USS Munsomo (ID-1607) was a cargo ship that served in the United States Navy from 1918 to 1919.

SS Munsomo was built as a commercial collier by the Maryland Steel Company at Sparrows Point, Maryland, in 1916, for the Munson Steamship Line. The U.S. Navy inspected her in the 3rd Naval District in 1917 for possible World War I service, and acquired her from Munson on 28 June 1918 for use as a cargo ship. Assigned the naval registry Identification Number (Id. No.) 1607, she was commissioned as USS Munsomo at Baltimore, Maryland, the same day.

Assigned to the Naval Overseas Transportation Service, Munsomo took on a cargo of United States Army supplies and departed New York City on 9 August 1918 to cross the Atlantic in a convoy, bound for France. She reached Nantes, France, on 29 August 1918. After discharging her cargo she moved on to Le Verdon-sur-Mer, France, then returned to the United States, arriving at Baltimore on 25 September 1918.

On 16 October 1918, Munsomo departed with a mixed cargo for a second transatlantic crossing in convoy, reaching Brest, France, on 2 November 1918. She proceeded to Nantes to ballast, then returned to the United States, arriving at Newport News, Virginia, on 29 November 1918.

Munsomo next made a run to Antilla, Cuba, carrying general supplies and returned to the United States with a cargo of sugar, arriving at New York City.

Munsomo was decommissioned on 4 February 1919 and transferred to the United States Shipping Board the same day for simultaneous return to Munson Steamship Line.

....................

**Short exercise A**
Identify each line of the entries that contains the word "orange", and copy those lines.
The entries that follow are unrelated to the text about USS Munsomo.

....................

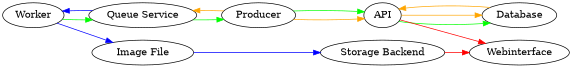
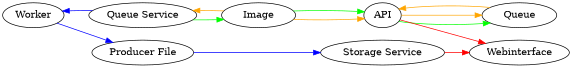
  digraph {
    rankdir=LR
    edge [color=green]
    API
-   Database
+   Database [label=Queue]
    Webinterface
-   Producer
+   Producer [label=Image]
    "Queue Service"
    Worker
-   "Image File"
-   "Storage Backend"
+   "Image File" [label="Producer File"]
+   "Storage Backend" [label="Storage Service"]
    API -> Database
    API -> Database [color=orange]
    API -> Webinterface [color=red]
    Database -> API [color=orange]
    Producer -> API [color=orange]
    Producer -> API
    Producer -> "Queue Service" [color=orange]
    "Queue Service" -> Producer
    "Queue Service" -> Worker [color=blue]
-   Worker -> "Queue Service"
    Worker -> "Image File" [color=blue]
    "Image File" -> "Storage Backend" [color=blue]
    "Storage Backend" -> Webinterface [color=red]
  }
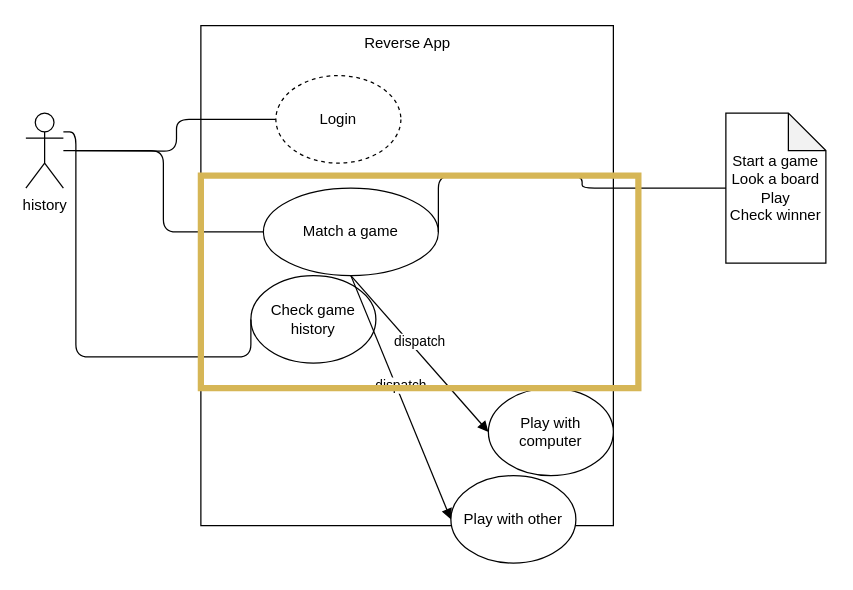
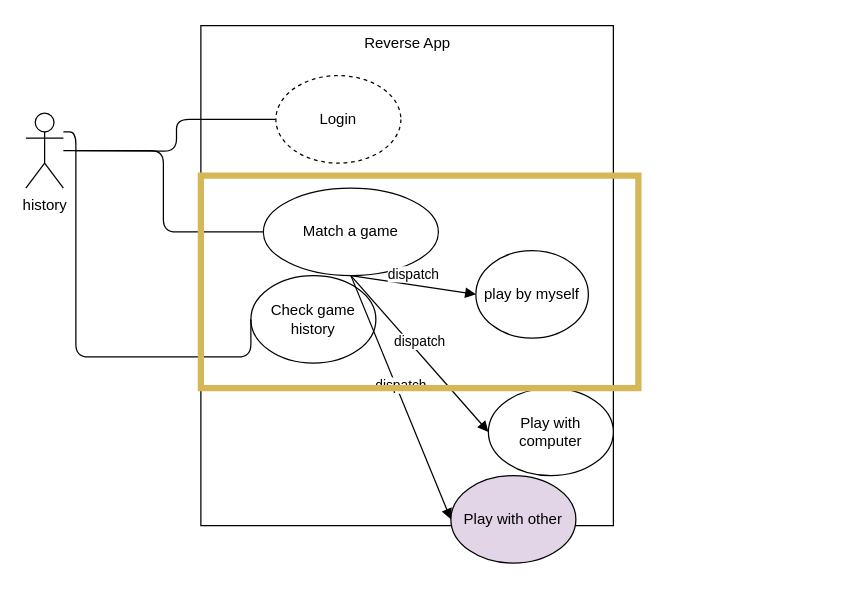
  <mxCell id="0" />
  <mxCell id="1" parent="0" />
  <mxCell id="2" value="Reverse App" style="html=1;align=center;verticalAlign=top;" vertex="1" parent="1"><mxGeometry x="160" y="20" width="330" height="400" as="geometry" /></mxCell>
  <mxCell id="3" value="history" style="shape=umlActor;verticalLabelPosition=bottom;verticalAlign=top;html=1;" vertex="1" parent="1"><mxGeometry x="20" y="90" width="30" height="60" as="geometry" /></mxCell>
  <mxCell id="4" value="Match a game" style="ellipse;whiteSpace=wrap;html=1;" vertex="1" parent="1"><mxGeometry x="210" y="150" width="140" height="70" as="geometry" /></mxCell>
  <mxCell id="5" value="" style="endArrow=none;html=1;edgeStyle=orthogonalEdgeStyle;entryX=0;entryY=0.5;entryDx=0;entryDy=0;" edge="1" parent="1" source="3" target="4"><mxGeometry relative="1" as="geometry"><mxPoint x="280" y="180" as="sourcePoint" /><mxPoint x="440" y="180" as="targetPoint" /></mxGeometry></mxCell>
- <mxCell id="6" value="Start a game&lt;br&gt;Look a board&lt;br&gt;Play&lt;br&gt;Check winner" style="shape=note;whiteSpace=wrap;html=1;backgroundOutline=1;darkOpacity=0.05;" vertex="1" parent="1"><mxGeometry x="580" y="90" width="80" height="120" as="geometry" /></mxCell>
- <mxCell id="7" value="" style="endArrow=none;html=1;edgeStyle=orthogonalEdgeStyle;exitX=1;exitY=0.5;exitDx=0;exitDy=0;" edge="1" parent="1" source="4" target="6"><mxGeometry relative="1" as="geometry"><mxPoint x="280" y="130" as="sourcePoint" /><mxPoint x="440" y="130" as="targetPoint" /><Array as="points"><mxPoint x="350" y="140" /><mxPoint x="465" y="140" /><mxPoint x="465" y="150" /></Array></mxGeometry></mxCell>
  <mxCell id="8" value="Login" style="ellipse;whiteSpace=wrap;html=1;dashed=1;" vertex="1" parent="1"><mxGeometry x="220" y="60" width="100" height="70" as="geometry" /></mxCell>
  <mxCell id="9" value="Check game history" style="ellipse;whiteSpace=wrap;html=1;" vertex="1" parent="1"><mxGeometry x="200" y="220" width="100" height="70" as="geometry" /></mxCell>
  <mxCell id="10" value="" style="endArrow=none;html=1;edgeStyle=orthogonalEdgeStyle;entryX=0;entryY=0.5;entryDx=0;entryDy=0;" edge="1" parent="1" target="8"><mxGeometry relative="1" as="geometry"><mxPoint x="60" y="120" as="sourcePoint" /><mxPoint x="220" y="195" as="targetPoint" /></mxGeometry></mxCell>
  <mxCell id="11" value="" style="endArrow=none;html=1;edgeStyle=orthogonalEdgeStyle;exitX=0;exitY=0.5;exitDx=0;exitDy=0;" edge="1" parent="1" source="9" target="3"><mxGeometry relative="1" as="geometry"><mxPoint x="70" y="130" as="sourcePoint" /><mxPoint x="60" y="130" as="targetPoint" /><Array as="points"><mxPoint x="60" y="285" /><mxPoint x="60" y="105" /></Array></mxGeometry></mxCell>
+ <mxCell id="12" value="play by myself" style="ellipse;whiteSpace=wrap;html=1;" vertex="1" parent="1"><mxGeometry x="380" y="200" width="90" height="70" as="geometry" /></mxCell>
  <mxCell id="13" value="Play with computer" style="ellipse;whiteSpace=wrap;html=1;" vertex="1" parent="1"><mxGeometry x="390" y="310" width="100" height="70" as="geometry" /></mxCell>
- <mxCell id="14" value="Play with other" style="ellipse;whiteSpace=wrap;html=1;" vertex="1" parent="1"><mxGeometry x="360" y="380" width="100" height="70" as="geometry" /></mxCell>
+ <mxCell id="14" value="Play with other" style="ellipse;whiteSpace=wrap;html=1;fillColor=#e1d5e7;" vertex="1" parent="1"><mxGeometry x="360" y="380" width="100" height="70" as="geometry" /></mxCell>
+ <mxCell id="15" value="dispatch" style="html=1;verticalAlign=bottom;endArrow=block;exitX=0.5;exitY=1;exitDx=0;exitDy=0;entryX=0;entryY=0.5;entryDx=0;entryDy=0;" edge="1" parent="1" source="4" target="12"><mxGeometry width="80" relative="1" as="geometry"><mxPoint x="320" y="220" as="sourcePoint" /><mxPoint x="400" y="220" as="targetPoint" /></mxGeometry></mxCell>
  <mxCell id="16" value="dispatch" style="html=1;verticalAlign=bottom;endArrow=block;entryX=0;entryY=0.5;entryDx=0;entryDy=0;" edge="1" parent="1" target="13"><mxGeometry width="80" relative="1" as="geometry"><mxPoint x="280" y="220" as="sourcePoint" /><mxPoint x="390" y="245" as="targetPoint" /></mxGeometry></mxCell>
  <mxCell id="17" value="dispatch" style="html=1;verticalAlign=bottom;endArrow=block;entryX=0;entryY=0.5;entryDx=0;entryDy=0;exitX=0.5;exitY=1;exitDx=0;exitDy=0;" edge="1" parent="1" source="4" target="14"><mxGeometry width="80" relative="1" as="geometry"><mxPoint x="290" y="230" as="sourcePoint" /><mxPoint x="385" y="315" as="targetPoint" /></mxGeometry></mxCell>
  <mxCell id="18" value="" style="rounded=0;whiteSpace=wrap;html=1;fillColor=none;strokeWidth=5;strokeColor=#d6b656;" vertex="1" parent="1"><mxGeometry x="160" y="140" width="350" height="170" as="geometry" /></mxCell>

....................

**Short exercise B**
Answer these questions from the text about USS Munsomo, marking each answer (i), (ii), (iii) to match:
(i) Which company built the ship?
(ii) On what date did Munsomo reach Brest, France?
(iii) What cargo did she carry back to the United States from Antilla, Cuba?

**Right answer A**
    API -> Database [color=orange]
    Database -> API [color=orange]
    Producer -> API [color=orange]
    Producer -> "Queue Service" [color=orange]

**Right answer B**
(i) The Maryland Steel Company, at Sparrows Point, Maryland
(ii) 2 November 1918
(iii) Sugar